La Justicia ratificó la intervención del PJ jujeño y ordenó reemplazar a Villada
La crisis institucional que atraviesa el Partido Justicialista de Jujuy sumó un nuevo capítulo judicial. La Cámara Nacional Electoral resolvió mantener la intervención del distrito partidario, pero ordenó que Ricardo Guillermo Villada deje de desempeñarse como interventor, al considerar que su permanencia podría generar cuestionamientos sobre la transparencia del proceso.
La decisión del máximo tribunal electoral ratifica la necesidad de que el PJ jujeño continúe bajo supervisión judicial mientras avanza su reorganización interna. Sin embargo, los magistrados entendieron que la figura de Villada no resulta la más adecuada para conducir esta etapa debido a que había sido impulsado previamente por uno de los sectores enfrentados dentro de la estructura partidaria.
En su resolución, la Cámara aclaró que no existen observaciones sobre el desempeño del interventor ni sobre las medidas adoptadas durante su gestión. No obstante, sostuvo que en un contexto de fuerte disputa interna resulta fundamental garantizar no solo la imparcialidad efectiva, sino también la confianza de todos los actores involucrados en el proceso.
Por ese motivo, el tribunal dispuso que sea la Justicia Federal con competencia electoral en Jujuy la encargada de designar a una nueva autoridad interventora que continúe con las tareas de normalización institucional.
La resolución también despejó dudas sobre las actuaciones realizadas hasta el momento.

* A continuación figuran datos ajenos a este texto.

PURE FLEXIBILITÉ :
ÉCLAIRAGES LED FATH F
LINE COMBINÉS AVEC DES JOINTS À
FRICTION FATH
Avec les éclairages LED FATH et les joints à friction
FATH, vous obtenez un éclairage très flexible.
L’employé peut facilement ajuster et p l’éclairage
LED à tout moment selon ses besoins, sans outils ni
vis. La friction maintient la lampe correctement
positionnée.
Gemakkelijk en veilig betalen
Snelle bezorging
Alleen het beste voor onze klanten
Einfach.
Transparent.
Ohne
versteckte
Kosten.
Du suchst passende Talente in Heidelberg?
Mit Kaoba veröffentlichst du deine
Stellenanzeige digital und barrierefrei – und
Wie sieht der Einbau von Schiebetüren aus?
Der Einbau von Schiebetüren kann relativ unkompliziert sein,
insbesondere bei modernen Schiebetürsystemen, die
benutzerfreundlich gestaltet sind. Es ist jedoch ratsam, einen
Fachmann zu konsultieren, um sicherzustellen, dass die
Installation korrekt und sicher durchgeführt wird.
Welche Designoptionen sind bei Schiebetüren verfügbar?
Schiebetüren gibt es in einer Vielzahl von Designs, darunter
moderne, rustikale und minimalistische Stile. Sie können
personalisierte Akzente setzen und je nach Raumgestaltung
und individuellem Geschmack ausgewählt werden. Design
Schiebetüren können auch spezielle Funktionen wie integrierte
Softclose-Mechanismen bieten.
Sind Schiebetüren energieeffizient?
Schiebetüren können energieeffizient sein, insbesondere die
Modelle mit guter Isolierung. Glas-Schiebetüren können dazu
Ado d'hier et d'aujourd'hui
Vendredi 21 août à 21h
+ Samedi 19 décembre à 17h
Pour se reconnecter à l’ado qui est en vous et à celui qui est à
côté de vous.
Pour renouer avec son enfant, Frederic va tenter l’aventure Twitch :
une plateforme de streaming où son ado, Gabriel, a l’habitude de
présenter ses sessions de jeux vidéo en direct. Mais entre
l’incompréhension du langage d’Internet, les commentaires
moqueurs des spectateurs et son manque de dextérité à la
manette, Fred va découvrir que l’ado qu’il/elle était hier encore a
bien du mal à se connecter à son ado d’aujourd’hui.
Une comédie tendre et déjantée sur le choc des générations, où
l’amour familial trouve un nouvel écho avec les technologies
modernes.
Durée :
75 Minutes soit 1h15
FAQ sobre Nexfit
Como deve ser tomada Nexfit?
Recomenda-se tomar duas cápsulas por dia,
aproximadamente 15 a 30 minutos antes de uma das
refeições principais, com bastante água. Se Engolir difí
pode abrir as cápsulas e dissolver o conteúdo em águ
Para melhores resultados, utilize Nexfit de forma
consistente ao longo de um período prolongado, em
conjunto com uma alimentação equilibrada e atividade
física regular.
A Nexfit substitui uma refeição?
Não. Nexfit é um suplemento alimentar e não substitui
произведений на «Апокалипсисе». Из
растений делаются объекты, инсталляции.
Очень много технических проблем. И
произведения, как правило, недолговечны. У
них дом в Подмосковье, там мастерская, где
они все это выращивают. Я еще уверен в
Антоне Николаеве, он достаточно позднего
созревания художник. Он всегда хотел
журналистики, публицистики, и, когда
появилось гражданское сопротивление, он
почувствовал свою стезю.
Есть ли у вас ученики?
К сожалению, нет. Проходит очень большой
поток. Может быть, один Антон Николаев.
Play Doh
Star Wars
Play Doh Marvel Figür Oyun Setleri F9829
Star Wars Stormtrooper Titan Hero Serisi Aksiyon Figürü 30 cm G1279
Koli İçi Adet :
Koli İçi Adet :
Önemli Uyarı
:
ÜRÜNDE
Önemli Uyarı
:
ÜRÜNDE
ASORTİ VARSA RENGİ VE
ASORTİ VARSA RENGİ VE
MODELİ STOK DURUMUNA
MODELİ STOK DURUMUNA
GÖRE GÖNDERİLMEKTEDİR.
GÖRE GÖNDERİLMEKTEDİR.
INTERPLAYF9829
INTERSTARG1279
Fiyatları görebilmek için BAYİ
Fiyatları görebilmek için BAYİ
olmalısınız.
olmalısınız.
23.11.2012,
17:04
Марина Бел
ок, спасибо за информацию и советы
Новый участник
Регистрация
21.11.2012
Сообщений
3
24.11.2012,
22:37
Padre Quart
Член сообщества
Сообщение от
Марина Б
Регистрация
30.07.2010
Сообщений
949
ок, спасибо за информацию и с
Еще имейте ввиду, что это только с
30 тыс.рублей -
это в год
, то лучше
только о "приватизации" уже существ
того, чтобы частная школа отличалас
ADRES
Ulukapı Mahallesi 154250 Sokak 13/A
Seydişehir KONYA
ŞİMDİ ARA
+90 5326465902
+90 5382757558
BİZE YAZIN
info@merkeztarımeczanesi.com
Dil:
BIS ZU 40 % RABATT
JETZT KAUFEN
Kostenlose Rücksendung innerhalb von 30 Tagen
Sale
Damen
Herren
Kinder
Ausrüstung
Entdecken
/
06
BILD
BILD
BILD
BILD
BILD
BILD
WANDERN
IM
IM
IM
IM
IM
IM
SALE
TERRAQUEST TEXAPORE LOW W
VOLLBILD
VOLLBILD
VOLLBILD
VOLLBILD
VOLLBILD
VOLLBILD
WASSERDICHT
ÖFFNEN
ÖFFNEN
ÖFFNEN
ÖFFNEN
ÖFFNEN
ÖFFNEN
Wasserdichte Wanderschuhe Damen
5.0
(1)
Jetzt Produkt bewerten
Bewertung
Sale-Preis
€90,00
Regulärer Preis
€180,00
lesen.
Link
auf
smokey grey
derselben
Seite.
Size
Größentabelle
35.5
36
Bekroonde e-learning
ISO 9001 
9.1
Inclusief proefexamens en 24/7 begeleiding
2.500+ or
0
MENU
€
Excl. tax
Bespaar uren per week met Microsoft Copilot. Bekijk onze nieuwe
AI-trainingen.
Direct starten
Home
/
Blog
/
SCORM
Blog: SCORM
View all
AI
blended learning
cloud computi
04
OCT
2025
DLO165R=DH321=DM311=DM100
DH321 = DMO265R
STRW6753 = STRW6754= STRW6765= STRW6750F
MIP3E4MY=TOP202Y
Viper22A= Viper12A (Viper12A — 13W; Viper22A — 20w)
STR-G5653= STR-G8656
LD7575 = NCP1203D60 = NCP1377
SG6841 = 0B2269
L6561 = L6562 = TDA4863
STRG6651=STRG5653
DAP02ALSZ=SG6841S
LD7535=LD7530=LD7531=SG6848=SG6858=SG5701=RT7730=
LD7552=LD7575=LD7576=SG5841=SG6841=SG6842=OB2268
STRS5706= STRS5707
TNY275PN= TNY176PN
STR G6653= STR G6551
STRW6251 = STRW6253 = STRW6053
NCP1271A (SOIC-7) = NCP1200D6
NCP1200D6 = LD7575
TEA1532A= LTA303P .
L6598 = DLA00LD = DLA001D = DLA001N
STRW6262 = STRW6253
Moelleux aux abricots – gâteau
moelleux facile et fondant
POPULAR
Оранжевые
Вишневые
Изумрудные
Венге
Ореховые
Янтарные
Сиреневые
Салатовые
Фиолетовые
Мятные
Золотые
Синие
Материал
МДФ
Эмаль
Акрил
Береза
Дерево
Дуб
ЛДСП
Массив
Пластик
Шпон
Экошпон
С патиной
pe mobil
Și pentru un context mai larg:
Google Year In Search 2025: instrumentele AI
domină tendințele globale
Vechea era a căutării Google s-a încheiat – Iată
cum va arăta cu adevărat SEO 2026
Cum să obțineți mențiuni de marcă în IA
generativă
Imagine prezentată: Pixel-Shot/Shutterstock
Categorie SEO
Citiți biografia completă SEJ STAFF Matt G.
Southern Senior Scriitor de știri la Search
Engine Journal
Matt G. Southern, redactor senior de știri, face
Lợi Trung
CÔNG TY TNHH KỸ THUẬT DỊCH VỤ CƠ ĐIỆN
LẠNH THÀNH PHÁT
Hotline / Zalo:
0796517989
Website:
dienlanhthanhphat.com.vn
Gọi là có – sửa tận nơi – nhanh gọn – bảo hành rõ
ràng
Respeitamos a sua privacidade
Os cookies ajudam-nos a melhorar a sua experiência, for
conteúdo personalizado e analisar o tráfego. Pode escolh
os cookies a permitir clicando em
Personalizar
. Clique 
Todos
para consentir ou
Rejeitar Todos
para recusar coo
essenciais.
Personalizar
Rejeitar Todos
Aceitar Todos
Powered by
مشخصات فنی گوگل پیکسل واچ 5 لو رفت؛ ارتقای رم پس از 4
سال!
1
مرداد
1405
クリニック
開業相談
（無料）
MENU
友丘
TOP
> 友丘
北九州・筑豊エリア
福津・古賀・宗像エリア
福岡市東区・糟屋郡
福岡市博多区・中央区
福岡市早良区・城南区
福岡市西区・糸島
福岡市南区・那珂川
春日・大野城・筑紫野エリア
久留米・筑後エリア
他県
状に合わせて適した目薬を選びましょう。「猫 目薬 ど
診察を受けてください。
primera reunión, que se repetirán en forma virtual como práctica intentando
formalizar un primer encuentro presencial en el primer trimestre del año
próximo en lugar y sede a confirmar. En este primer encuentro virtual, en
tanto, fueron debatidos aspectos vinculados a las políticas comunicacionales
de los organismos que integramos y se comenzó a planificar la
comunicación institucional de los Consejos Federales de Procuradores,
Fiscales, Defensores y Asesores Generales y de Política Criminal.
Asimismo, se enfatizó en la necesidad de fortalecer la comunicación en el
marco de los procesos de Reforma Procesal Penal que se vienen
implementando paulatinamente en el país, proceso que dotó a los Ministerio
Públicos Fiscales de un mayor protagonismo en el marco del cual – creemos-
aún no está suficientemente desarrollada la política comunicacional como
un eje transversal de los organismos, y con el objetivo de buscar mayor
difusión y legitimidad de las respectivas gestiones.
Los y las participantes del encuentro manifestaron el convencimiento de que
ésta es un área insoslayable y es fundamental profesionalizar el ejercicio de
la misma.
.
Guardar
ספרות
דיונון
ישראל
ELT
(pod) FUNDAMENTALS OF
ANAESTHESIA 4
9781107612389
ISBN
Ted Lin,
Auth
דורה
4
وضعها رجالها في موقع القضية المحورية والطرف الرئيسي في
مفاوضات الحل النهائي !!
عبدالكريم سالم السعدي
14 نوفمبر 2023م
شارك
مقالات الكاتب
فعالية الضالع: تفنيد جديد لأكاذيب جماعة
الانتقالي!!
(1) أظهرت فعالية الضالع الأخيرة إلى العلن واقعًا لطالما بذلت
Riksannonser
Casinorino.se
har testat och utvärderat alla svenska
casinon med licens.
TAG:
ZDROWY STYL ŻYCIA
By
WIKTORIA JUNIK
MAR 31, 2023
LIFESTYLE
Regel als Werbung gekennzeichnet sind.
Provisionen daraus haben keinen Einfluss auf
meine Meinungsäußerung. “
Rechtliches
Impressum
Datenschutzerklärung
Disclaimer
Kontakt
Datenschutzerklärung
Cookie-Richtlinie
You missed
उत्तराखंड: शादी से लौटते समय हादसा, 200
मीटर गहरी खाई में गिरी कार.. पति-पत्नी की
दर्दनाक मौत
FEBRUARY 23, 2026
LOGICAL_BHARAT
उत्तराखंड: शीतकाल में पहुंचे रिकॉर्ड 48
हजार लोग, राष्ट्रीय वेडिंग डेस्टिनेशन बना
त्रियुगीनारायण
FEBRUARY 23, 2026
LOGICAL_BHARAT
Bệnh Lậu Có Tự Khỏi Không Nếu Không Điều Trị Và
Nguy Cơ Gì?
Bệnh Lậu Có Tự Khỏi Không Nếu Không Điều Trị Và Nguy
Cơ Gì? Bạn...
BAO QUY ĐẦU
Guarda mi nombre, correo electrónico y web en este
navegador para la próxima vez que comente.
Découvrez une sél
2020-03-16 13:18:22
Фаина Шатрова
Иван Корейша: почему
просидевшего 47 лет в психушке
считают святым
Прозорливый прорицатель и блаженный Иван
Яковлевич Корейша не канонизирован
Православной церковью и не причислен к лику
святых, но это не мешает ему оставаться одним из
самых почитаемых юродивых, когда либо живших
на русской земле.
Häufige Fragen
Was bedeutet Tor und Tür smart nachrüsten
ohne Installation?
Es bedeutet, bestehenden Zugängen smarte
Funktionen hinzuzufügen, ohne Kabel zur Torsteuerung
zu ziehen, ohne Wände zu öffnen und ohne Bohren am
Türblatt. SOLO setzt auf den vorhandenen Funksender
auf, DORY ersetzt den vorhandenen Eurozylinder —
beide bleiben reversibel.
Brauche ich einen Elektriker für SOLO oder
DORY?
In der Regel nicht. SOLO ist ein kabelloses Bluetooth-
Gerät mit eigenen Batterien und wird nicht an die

Los jueces dejaron expresamente establecido que todas las decisiones adoptadas por Villada desde el inicio de la intervención mantienen plena vigencia y validez jurídica, por lo que el cambio de conducción no alterará las medidas ya implementadas.
Al analizar el fondo de la cuestión, la Cámara respaldó la continuidad de la intervención al considerar que persisten las condiciones que motivaron la medida. Entre los elementos valorados figuran los reiterados cambios en los cronogramas electorales, los conflictos entre distintos espacios internos, las impugnaciones cruzadas y la falta de acuerdos para encauzar la renovación de autoridades partidarias.
Según el tribunal, ese escenario afectó el funcionamiento democrático del partido y justificó la permanencia del control judicial para garantizar un proceso ordenado de reorganización.
Con esta decisión, la Cámara Nacional Electoral envió un mensaje de doble alcance: confirmó que la intervención sigue siendo necesaria para encauzar la vida institucional del PJ jujeño, pero consideró indispensable un recambio en la conducción del proceso para fortalecer las garantías de neutralidad y legitimidad de cara a la futura elección de autoridades partidarias.